Голос превратил Мирту в объятое невероятным страхом и чувством вины существо.

– Я все исправлю, – залепетала Мирта. Ноги ее подкашивались. – Я буду доброй со всеми, и со Словеном тоже. Я подарю ему новую коллекцию карточек. Я больше не буду врать…

«Поздно, Мирта, поздно», – холодно отвечал голос.

– Почему?!

«Он скоро будет здесь. Он надвигается. И тебе суждено принять этот удар, потому что ты сильно прогневила Бога».

– Нет! Я не хочу умирать! – закричала Мирта. – Простите меня, я еще ребенок, я вырасту и буду другой!

«Прошением делу не поможешь. Нужно искупление. Ты-должна искупить. И ты искупишь».

– Я не хочу!!! – закричала Мирта…

И вдруг увидела, что она стоит на рельсах старой дороги. Только сейчас эти рельсы были другие – не прежние, ржавые и засыпанные мусором. Они сверкали в лучах весеннего солнца ледяным блеском новой стали, а вокруг них разливалось пронзительное голубое сияние. И еще эти рельсы гудели. Негромко и угрожающе.

– Я не хочу, – повторила Мирта беззвучно. – Не надо. Пожалуйста.

И тут девочка услышала рев надвигающегося сзади поезда.

Она обернулась.

Поезд – черный и сверкающий – стремительно надвигался на нее.

– Беги, Мирта! – крикнула она сама себе.

Но ноги не слушались, ноги предали ее. А голос сказал:

«Прими это, Мирта. Так будет лучше».

– Для меня?! – вскричала Мирта…

Но она не успела получить ответа на свой вопрос.

А потом сине-стальные рельсы снова стали ржавыми. Над заброшенной железной дорогой нависла не нарушаемая ничем тишина. Ярко-желтая апрельская бабочка смело села на остывающий лоб неподвижно лежащей на полусгнивших шпалах девочки.

Глава вторая

EXTRA MUROS…[2]

Рождение ребенка по традиции считается радостным событием.

Но только не такого ребенка.

Или правильнее сказать – детей?

… Однако начать надо не с того. Потому что, родись подобное несчастное чадо в другой семье, в другом месте, в других условиях, да и при других обстоятельствах, все сложилось бы иначе.
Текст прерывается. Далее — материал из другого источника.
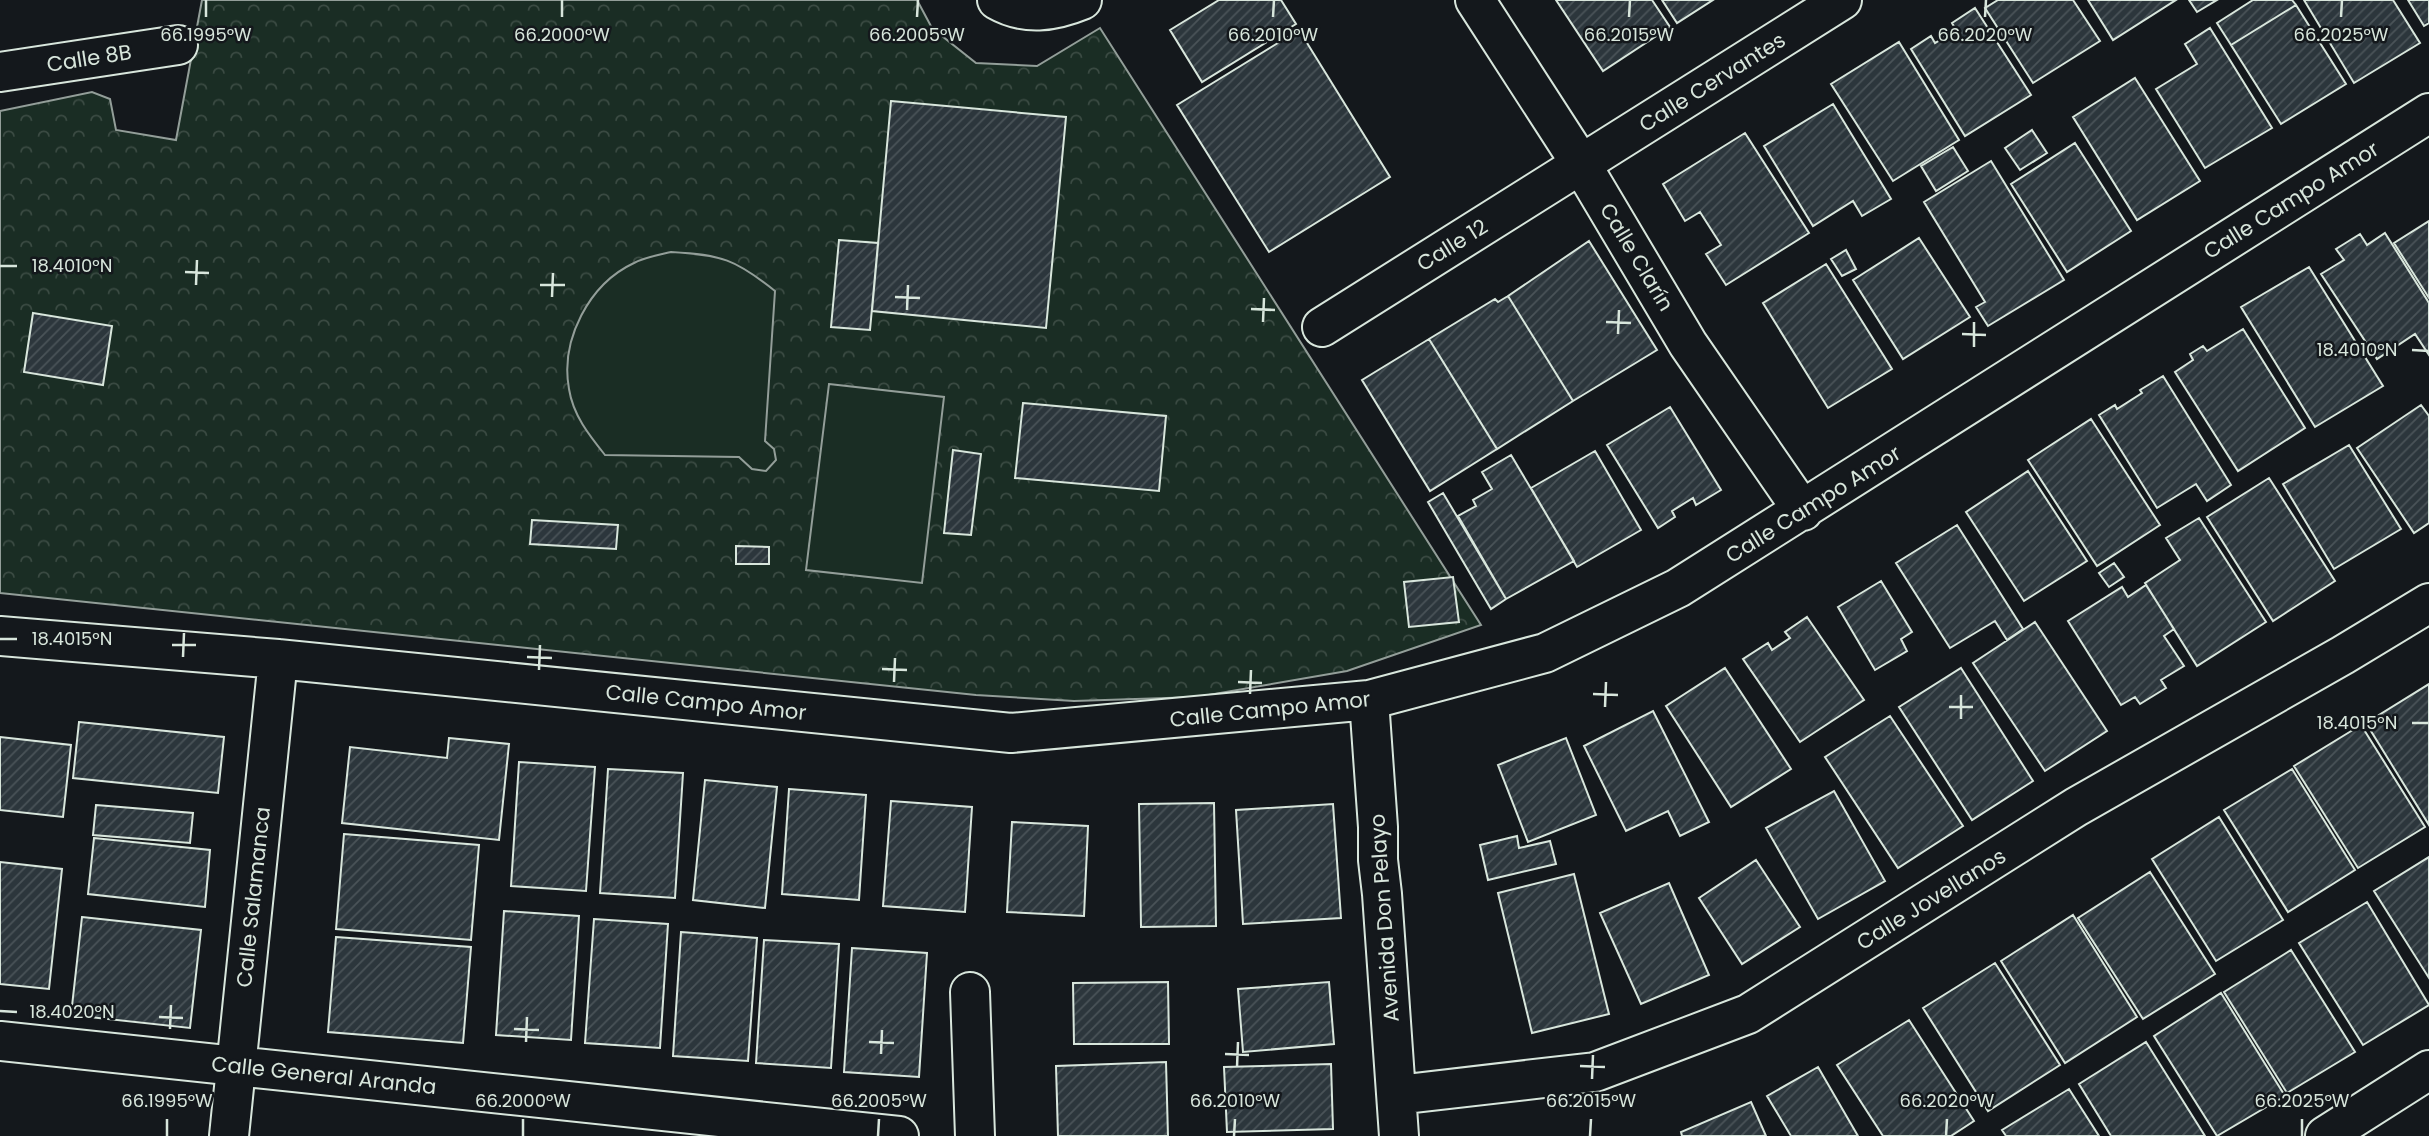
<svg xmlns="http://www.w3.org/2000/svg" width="2429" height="1136" viewBox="0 0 2429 1136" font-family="Poppins,sans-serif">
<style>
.park{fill:url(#park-crowns);stroke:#939e99;stroke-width:2}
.garden{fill:#1a2d24;stroke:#939e99;stroke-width:2}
.building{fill:url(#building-hatch);stroke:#d8e6dc;stroke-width:2}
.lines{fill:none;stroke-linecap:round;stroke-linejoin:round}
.minor-casing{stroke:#d8e6dc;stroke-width:42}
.minor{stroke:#14181c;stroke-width:38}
.ticks{fill:none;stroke:#d8e6dc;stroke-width:2.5}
.labels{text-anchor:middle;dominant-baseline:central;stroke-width:5;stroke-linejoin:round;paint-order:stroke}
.street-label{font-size:21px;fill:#d8e6dc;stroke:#14181c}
.ticks-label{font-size:18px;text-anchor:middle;fill:#d8e6dc;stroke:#14181c;stroke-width:5;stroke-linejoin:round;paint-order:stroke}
</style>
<defs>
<pattern id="park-crowns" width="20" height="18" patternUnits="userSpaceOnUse" patternTransform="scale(1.75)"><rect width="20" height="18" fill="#1a2d24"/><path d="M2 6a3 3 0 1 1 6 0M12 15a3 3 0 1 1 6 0" fill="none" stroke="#3b4b43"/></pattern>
<pattern id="building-hatch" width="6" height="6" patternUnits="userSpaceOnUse" patternTransform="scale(1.75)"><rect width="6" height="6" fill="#2c363c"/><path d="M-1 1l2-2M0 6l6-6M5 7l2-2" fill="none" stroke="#4a5358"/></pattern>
</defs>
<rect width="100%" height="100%" fill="#14181c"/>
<path class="park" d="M 202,0 L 917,0 L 932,28 L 976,63 L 1037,66 L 1100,28 L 1481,625 L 1347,671 L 1197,697 L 1074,701 L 976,695 L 0,593 L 0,111 L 92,92 L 110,99 L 116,130 L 176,140 Z"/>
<path class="garden" d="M 671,252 C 722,255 735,259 775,291 L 765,441 L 774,449 L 776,460 L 766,471 L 752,469 L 739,457 L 605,455 C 589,435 573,415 569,389 C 560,340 589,284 634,263 C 645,257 659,255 671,252 Z
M 829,384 L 944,397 L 922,583 L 806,570 Z"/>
<path class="building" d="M 1219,0 L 1281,0 L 1296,24 L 1202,82 L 1170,30 Z
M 1556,0 L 1652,0 L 1670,27 L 1603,71 Z
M 1662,0 L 1713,0 L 1677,23 Z
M 1998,0 L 2073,0 L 2100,41 L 2033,83 L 1985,8 Z
M 2088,0 L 2176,0 L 2113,40 Z
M 2189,0 L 2217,0 L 2197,12 Z
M 2253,0 L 2292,0 L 2296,5 L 2231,45 L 2217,23 Z
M 2304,0 L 2393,0 L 2420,43 L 2354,83 Z
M 2408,0 L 2429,0 L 2429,23 L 2424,26 Z
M 2296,5 L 2346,84 L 2281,124 L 2231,45 Z
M 1975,8 L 2031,95 L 1965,136 L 1911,49 L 1931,36 L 1935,43 L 1956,30 L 1952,23 Z
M 2210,28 L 2272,128 L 2205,168 L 2156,89 L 2197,64 L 2185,44 Z
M 1299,30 L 1390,177 L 1269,252 L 1177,105 Z
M 1899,42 L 1959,140 L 1893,181 L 1831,84 Z
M 2135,78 L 2200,181 L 2137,220 L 2073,117 Z
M 891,101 L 1066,117 L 1046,328 L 872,311 Z
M 1833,104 L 1891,199 L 1862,216 L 1853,201 L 1813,226 L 1764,146 Z
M 2032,130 L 2047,153 L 2020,170 L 2005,148 Z
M 1745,133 L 1809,233 L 1726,285 L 1706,254 L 1721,245 L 1700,212 L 1685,221 L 1663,184 Z
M 2075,143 L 2131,231 L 2067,272 L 2011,184 Z
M 1953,147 L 1968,171 L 1936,191 L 1921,166 Z
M 1991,161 L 2064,280 L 1988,326 L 1976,307 L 1985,302 L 1924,202 Z
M 2429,221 L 2429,298 L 2394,243 Z
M 2385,233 L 2429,303 L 2429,355 L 2415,334 L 2377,359 L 2321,274 L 2344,260 L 2336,249 L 2360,234 L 2367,245 Z
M 1919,238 L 1970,317 L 1903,359 L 1853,280 Z
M 839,240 L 878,243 L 870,330 L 831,327 Z
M 1589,241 L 1657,350 L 1573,401 L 1508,296 Z
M 1846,250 L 1856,269 L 1842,276 L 1831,259 Z
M 1826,264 L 1892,369 L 1828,408 L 1763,303 Z
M 2309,267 L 2383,386 L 2315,427 L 2241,307 Z
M 1508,296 L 1573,401 L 1497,449 L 1429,339 L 1495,299 L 1498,302 Z
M 33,313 L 112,326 L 103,385 L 24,372 Z
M 2243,329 L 2305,428 L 2238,471 L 2175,372 L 2193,360 L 2190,354 L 2203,346 L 2207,351 Z
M 1429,339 L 1497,449 L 1430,491 L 1362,380 Z
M 2163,376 L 2231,485 L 2207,501 L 2196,484 L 2157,508 L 2099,415 L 2115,405 L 2117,409 L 2142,393 L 2140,390 Z
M 1023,403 L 1166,416 L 1159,491 L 1015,478 Z
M 2421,405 L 2429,416 L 2429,523 L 2414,533 L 2357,448 Z
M 1670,407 L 1721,490 L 1696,505 L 1693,498 L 1672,511 L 1675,517 L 1658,528 L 1607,445 Z
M 2091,419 L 2160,525 L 2097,566 L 2028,460 Z
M 2349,445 L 2401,529 L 2334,569 L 2283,484 Z
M 953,450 L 981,454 L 971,535 L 944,533 Z
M 1595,451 L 1641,530 L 1577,567 L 1531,488 Z
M 1511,455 L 1574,561 L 1506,599 L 1458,516 L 1476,506 L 1473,500 L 1492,489 L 1482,472 Z
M 2028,471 L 2087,561 L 2024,601 L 1966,512 Z
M 2269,478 L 2335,581 L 2273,621 L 2207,517 Z
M 1443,493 L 1506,599 L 1491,609 L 1428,502 Z
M 2199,518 L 2266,622 L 2197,666 L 2145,583 L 2180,560 L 2166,538 Z
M 532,520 L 618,525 L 616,549 L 530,544 Z
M 1957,525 L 2023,629 L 2007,640 L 1995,621 L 1950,648 L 1896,563 Z
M 736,546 L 769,547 L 769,564 L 736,564 Z
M 2114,563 L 2124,577 L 2109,587 L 2099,573 Z
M 1453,577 L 1459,622 L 1409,627 L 1404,582 Z
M 1881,581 L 1912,632 L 1901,639 L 1907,651 L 1875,670 L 1838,607 Z
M 2146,585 L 2174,629 L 2164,636 L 2184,666 L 2161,680 L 2166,688 L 2140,704 L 2135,697 L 2121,705 L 2068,621 L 2122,587 L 2128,597 Z
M 1807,617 L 1864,700 L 1800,742 L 1743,659 L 1768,643 L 1772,650 L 1790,638 L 1785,632 Z
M 2035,622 L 2107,731 L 2045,771 L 1973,663 Z
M 1725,668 L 1791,769 L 1731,807 L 1666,706 Z
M 1961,668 L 2033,781 L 1972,820 L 1899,707 Z
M 2429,684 L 2429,825 L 2366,723 Z
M 1653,711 L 1709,822 L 1680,836 L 1668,811 L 1626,831 L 1584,746 Z
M 1890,716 L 1963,826 L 1898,868 L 1825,757 Z
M 79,722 L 224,737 L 218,793 L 73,778 Z
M 2361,725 L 2425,827 L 2358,868 L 2294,766 Z
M 0,737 L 71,745 L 63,817 L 0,810 Z
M 449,738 L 509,744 L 499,840 L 342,823 L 350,747 L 447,758 Z
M 1566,738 L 1596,815 L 1528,842 L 1498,765 Z
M 519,762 L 595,767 L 586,891 L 511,886 Z
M 608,769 L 683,773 L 675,898 L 600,893 Z
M 2292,769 L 2355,870 L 2288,912 L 2224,810 Z
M 705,780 L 777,787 L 765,908 L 693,900 Z
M 789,789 L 866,795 L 859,900 L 782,894 Z
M 1834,791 L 1885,881 L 1818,919 L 1766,828 Z
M 891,801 L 972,807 L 965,912 L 883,906 Z
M 1214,803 L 1216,926 L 1141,927 L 1139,804 Z
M 1333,804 L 1341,918 L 1243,924 L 1236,810 Z
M 96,805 L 193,813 L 190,843 L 93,835 Z
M 2219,817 L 2283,920 L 2216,961 L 2152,859 Z
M 1012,822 L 1088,826 L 1084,916 L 1007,912 Z
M 344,834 L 479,845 L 471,940 L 336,929 Z
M 1517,836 L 1519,848 L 1550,841 L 1556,864 L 1488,880 L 1480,845 Z
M 94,838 L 210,850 L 205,907 L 88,894 Z
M 2429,857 L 2429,978 L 2374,891 Z
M 1756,860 L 1800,927 L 1742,964 L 1699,898 Z
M 0,862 L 62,869 L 49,989 L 0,984 Z
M 2150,872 L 2215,974 L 2143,1019 L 2078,918 Z
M 1574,874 L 1609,1014 L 1532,1033 L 1498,893 Z
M 1669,883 L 1709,975 L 1641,1004 L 1600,913 Z
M 2367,902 L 2429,1005 L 2363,1045 L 2299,943 Z
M 504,911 L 579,916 L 571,1040 L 496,1035 Z
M 2073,915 L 2137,1017 L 2065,1063 L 2001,961 Z
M 82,917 L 201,930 L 190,1028 L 71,1015 Z
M 594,919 L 668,924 L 660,1048 L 585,1043 Z
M 681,932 L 757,938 L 748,1061 L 673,1056 Z
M 336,937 L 471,947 L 463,1043 L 328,1032 Z
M 764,940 L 839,944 L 831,1068 L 756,1063 Z
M 852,948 L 927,953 L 919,1077 L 844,1072 Z
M 2291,950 L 2355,1052 L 2287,1093 L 2224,992 Z
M 1995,963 L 2060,1065 L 1988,1111 L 1923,1008 Z
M 1168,982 L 1169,1044 L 1074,1044 L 1073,983 Z
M 1329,982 L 1334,1044 L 1243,1052 L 1238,989 Z
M 2221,993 L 2285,1096 L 2217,1136 L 2154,1036 Z
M 1909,1020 L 1974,1121 L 1951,1136 L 1883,1136 L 1837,1065 Z
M 2146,1042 L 2205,1136 L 2111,1136 L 2079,1084 Z
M 1166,1062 L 1168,1136 L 1058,1136 L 1056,1066 Z
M 1331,1064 L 1333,1129 L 1227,1132 L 1224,1067 Z
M 1818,1067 L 1858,1136 L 1791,1136 L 1767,1096 Z
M 2069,1089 L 2099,1136 L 2006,1136 L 2002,1130 Z
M 1751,1102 L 1766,1136 L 1682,1136 L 1681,1132 Z"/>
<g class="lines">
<g class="minor-casing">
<path id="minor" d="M 997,0 C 1025,16 1053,12 1082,0
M 1475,0 L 1581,164 L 1688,344 L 1803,511
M 0,72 L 178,45
M 1322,327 L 1842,0
M 0,636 L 278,659 L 1011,733 L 1369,700 L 1545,653 L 1678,588 L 2429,113
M 1369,700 L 1378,827 L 1378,860 L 1382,894 L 1399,1136
M 970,992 L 975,1136
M 0,1041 L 899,1136
M 1397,1095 L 1595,1072 L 1748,1014 L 2076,807 L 2343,655 L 2429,603
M 229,1136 L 278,659
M 2325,1136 L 2429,1070"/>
</g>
<use href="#minor" class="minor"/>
</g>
<path class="ticks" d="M 206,17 L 206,0M 562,17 L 562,0M 917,17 L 918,0M 1273,17 L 1274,0M 1629,17 L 1630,0M 1985,17 L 1986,0M 2341,17 L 2342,0M 0,266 L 17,266M 185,272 L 209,273M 196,285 L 197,260M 540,285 L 565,285M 552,297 L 553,273M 895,297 L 920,298M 1251,309 L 1275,310M 907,310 L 908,285M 1263,322 L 1264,298M 1606,322 L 1631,323M 1618,334 L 1619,310M 1962,334 L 1986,335M 1974,347 L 1974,322M 2412,350 L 2429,351M 0,639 L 17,639M 172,645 L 196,645M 183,657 L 184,633M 527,657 L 552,658M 882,669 L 907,670M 539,670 L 540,645M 894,682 L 895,658M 1238,682 L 1262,683M 1250,694 L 1251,670M 1593,694 L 1618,695M 1605,707 L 1606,682M 1949,707 L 1973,707M 1961,719 L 1961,695M 2412,723 L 2429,723M 0,1011 L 17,1012M 159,1017 L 183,1018M 170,1029 L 171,1005M 514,1029 L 539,1030M 526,1042 L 527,1017M 869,1042 L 894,1043M 881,1054 L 882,1030M 1225,1054 L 1249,1055M 1580,1066 L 1605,1067M 1237,1067 L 1238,1042M 1592,1079 L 1593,1055M 167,1136 L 167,1119M 523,1136 L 523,1119M 878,1136 L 879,1119M 1234,1136 L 1235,1119M 1590,1136 L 1591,1119M 1946,1136 L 1947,1119M 2302,1136 L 2302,1119"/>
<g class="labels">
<g class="street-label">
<text transform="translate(89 58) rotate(-9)">Calle 8B</text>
<text transform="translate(1712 82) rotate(-32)">Calle Cervantes</text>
<text transform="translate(2291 200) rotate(-32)">Calle Campo Amor</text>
<text transform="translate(1452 245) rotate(-32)">Calle 12</text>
<text transform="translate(1637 257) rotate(59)">Calle Clarín</text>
<text transform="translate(1813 504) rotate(-32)">Calle Campo Amor</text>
<text transform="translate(706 702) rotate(6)">Calle Campo Amor</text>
<text transform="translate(1270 709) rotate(-6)">Calle Campo Amor</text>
<text transform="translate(253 897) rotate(-84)">Calle Salamanca</text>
<text transform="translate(1931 899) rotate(-32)">Calle Jovellanos</text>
<text transform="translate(1384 918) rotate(-94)">Avenida Don Pelayo</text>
<text transform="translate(324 1075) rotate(6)">Calle General Aranda</text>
</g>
</g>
<g class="ticks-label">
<text x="206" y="41">66.1995°W</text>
<text x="562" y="41">66.2000°W</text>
<text x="917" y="41">66.2005°W</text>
<text x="1273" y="41">66.2010°W</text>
<text x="1629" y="41">66.2015°W</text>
<text x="1985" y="41">66.2020°W</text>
<text x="2341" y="41">66.2025°W</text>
<text x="72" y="272">18.4010°N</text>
<text x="2357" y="356">18.4010°N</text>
<text x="72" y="645">18.4015°N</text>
<text x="2357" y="729">18.4015°N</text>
<text x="72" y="1018">18.4020°N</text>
<text x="167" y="1107">66.1995°W</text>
<text x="523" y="1107">66.2000°W</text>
<text x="879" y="1107">66.2005°W</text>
<text x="1235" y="1107">66.2010°W</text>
<text x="1591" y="1107">66.2015°W</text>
<text x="1947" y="1107">66.2020°W</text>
<text x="2302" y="1107">66.2025°W</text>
</g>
</svg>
Но речь сейчас пойдет о тех, кто для жизни своей и своих близких избрал такие условия, о которых нормальным людям лучше бы и не слыхать, чтоб потом от кошмарных снов не просыпаться…

В те былинно-легендарные времена, когда князь Владимир крестил Русь, тех, кто противился новой вере и держался за капища древних богов, было больше, чем предполагают историки. А самое интересное то, что и пресловутых древних богов славянских было больше, чем тот скудный пантеон, что известен дотошным историкам, этологам и специалистам по древним мифам. Потому что велика, пространна и глухоманна была российская земля, и в непролазных ее чащобах таились такие культы и такие кумирни, о которых и по сей день достоверных сведений нет. Но то, что сведений нет, вовсе не означает, что нет и того самого культа…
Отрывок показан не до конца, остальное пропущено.